## What the task requires
Extract each line of the records below that contains the word "Family".

## Source data
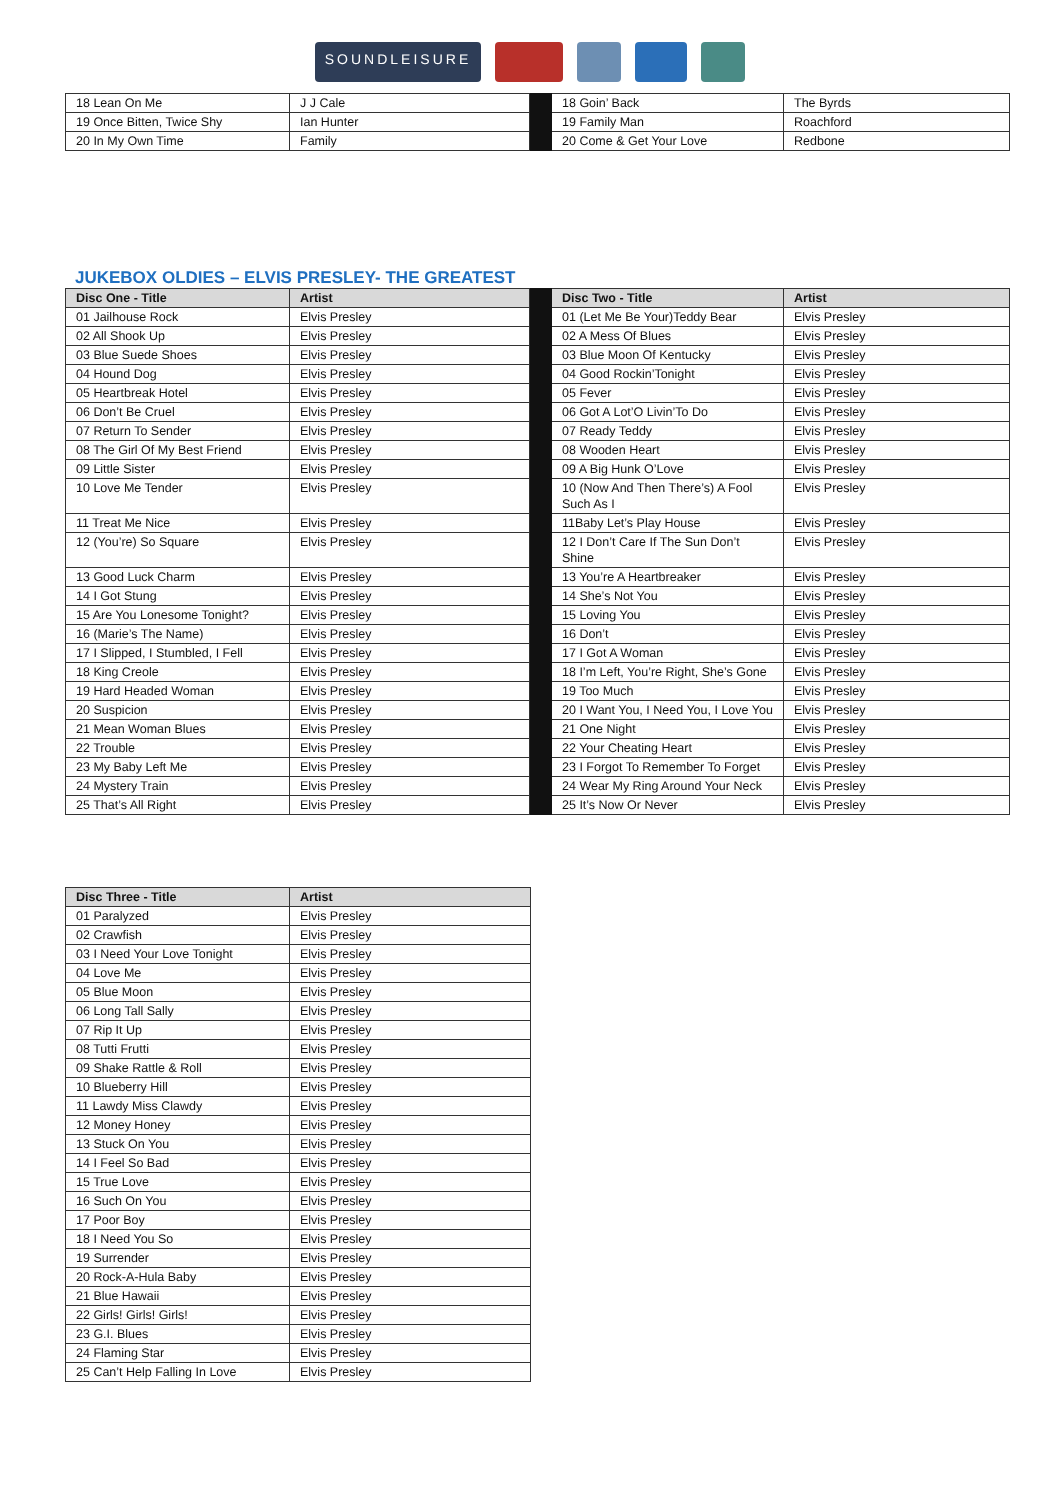SOUNDLEISURE
| 18 Lean On Me | J J Cale | | 18 Goin’ Back | The Byrds |
| 19 Once Bitten, Twice Shy | Ian Hunter | | 19 Family Man | Roachford |
| 20 In My Own Time | Family | | 20 Come & Get Your Love | Redbone |
JUKEBOX OLDIES – ELVIS PRESLEY- THE GREATEST
| Disc One - Title | Artist | | Disc Two - Title | Artist |
| 01 Jailhouse Rock | Elvis Presley | | 01 (Let Me Be Your)Teddy Bear | Elvis Presley |
| 02 All Shook Up | Elvis Presley | | 02 A Mess Of Blues | Elvis Presley |
| 03 Blue Suede Shoes | Elvis Presley | | 03 Blue Moon Of Kentucky | Elvis Presley |
| 04 Hound Dog | Elvis Presley | | 04 Good Rockin’Tonight | Elvis Presley |
| 05 Heartbreak Hotel | Elvis Presley | | 05 Fever | Elvis Presley |
| 06 Don’t Be Cruel | Elvis Presley | | 06 Got A Lot’O Livin’To Do | Elvis Presley |
| 07 Return To Sender | Elvis Presley | | 07 Ready Teddy | Elvis Presley |
| 08 The Girl Of My Best Friend | Elvis Presley | | 08 Wooden Heart | Elvis Presley |
| 09 Little Sister | Elvis Presley | | 09 A Big Hunk O’Love | Elvis Presley |
| 10 Love Me Tender | Elvis Presley | | 10 (Now And Then There’s) A Fool Such As I | Elvis Presley |
| 11 Treat Me Nice | Elvis Presley | | 11Baby Let’s Play House | Elvis Presley |
| 12 (You’re) So Square | Elvis Presley | | 12 I Don’t Care If The Sun Don’t Shine | Elvis Presley |
| 13 Good Luck Charm | Elvis Presley | | 13 You’re A Heartbreaker | Elvis Presley |
| 14 I Got Stung | Elvis Presley | | 14 She’s Not You | Elvis Presley |
| 15 Are You Lonesome Tonight? | Elvis Presley | | 15 Loving You | Elvis Presley |
| 16 (Marie’s The Name) | Elvis Presley | | 16 Don’t | Elvis Presley |
| 17 I Slipped, I Stumbled, I Fell | Elvis Presley | | 17 I Got A Woman | Elvis Presley |
| 18 King Creole | Elvis Presley | | 18 I’m Left, You’re Right, She’s Gone | Elvis Presley |
| 19 Hard Headed Woman | Elvis Presley | | 19 Too Much | Elvis Presley |
| 20 Suspicion | Elvis Presley | | 20 I Want You, I Need You, I Love You | Elvis Presley |
| 21 Mean Woman Blues | Elvis Presley | | 21 One Night | Elvis Presley |
| 22 Trouble | Elvis Presley | | 22 Your Cheating Heart | Elvis Presley |
| 23 My Baby Left Me | Elvis Presley | | 23 I Forgot To Remember To Forget | Elvis Presley |
| 24 Mystery Train | Elvis Presley | | 24 Wear My Ring Around Your Neck | Elvis Presley |
| 25 That’s All Right | Elvis Presley | | 25 It’s Now Or Never | Elvis Presley |
| Disc Three - Title | Artist |
| --- | --- |
| 01 Paralyzed | Elvis Presley |
| 02 Crawfish | Elvis Presley |
| 03 I Need Your Love Tonight | Elvis Presley |
| 04 Love Me | Elvis Presley |
| 05 Blue Moon | Elvis Presley |
| 06 Long Tall Sally | Elvis Presley |
| 07 Rip It Up | Elvis Presley |
| 08 Tutti Frutti | Elvis Presley |
| 09 Shake Rattle & Roll | Elvis Presley |
| 10 Blueberry Hill | Elvis Presley |
| 11 Lawdy Miss Clawdy | Elvis Presley |
| 12 Money Honey | Elvis Presley |
| 13 Stuck On You | Elvis Presley |
| 14 I Feel So Bad | Elvis Presley |
| 15 True Love | Elvis Presley |
| 16 Such On You | Elvis Presley |
| 17 Poor Boy | Elvis Presley |
| 18 I Need You So | Elvis Presley |
| 19 Surrender | Elvis Presley |
| 20 Rock-A-Hula Baby | Elvis Presley |
| 21 Blue Hawaii | Elvis Presley |
| 22 Girls! Girls! Girls! | Elvis Presley |
| 23 G.I. Blues | Elvis Presley |
| 24 Flaming Star | Elvis Presley |
| 25 Can’t Help Falling In Love | Elvis Presley |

## The answer
| 19 Once Bitten, Twice Shy | Ian Hunter | | 19 Family Man | Roachford |
| 20 In My Own Time | Family | | 20 Come & Get Your Love | Redbone |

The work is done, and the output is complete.